● **Data provided**:
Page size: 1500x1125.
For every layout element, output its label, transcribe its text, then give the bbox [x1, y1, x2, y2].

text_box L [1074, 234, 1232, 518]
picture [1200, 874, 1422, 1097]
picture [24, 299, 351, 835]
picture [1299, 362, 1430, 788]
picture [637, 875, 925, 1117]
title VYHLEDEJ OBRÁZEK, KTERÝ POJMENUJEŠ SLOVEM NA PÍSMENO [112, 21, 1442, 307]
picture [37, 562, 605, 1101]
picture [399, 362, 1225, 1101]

● **Aim**: Retype every line of the entries above character for character, changing nothing.

● **Written response**:
Page size: 1500x1125.
For every layout element, output its label, transcribe its text, then give the bbox [x1, y1, x2, y2].

text_box L [1074, 234, 1232, 518]
picture [1200, 874, 1422, 1097]
picture [24, 299, 351, 835]
picture [1299, 362, 1430, 788]
picture [637, 875, 925, 1117]
title VYHLEDEJ OBRÁZEK, KTERÝ POJMENUJEŠ SLOVEM NA PÍSMENO [112, 21, 1442, 307]
picture [37, 562, 605, 1101]
picture [399, 362, 1225, 1101]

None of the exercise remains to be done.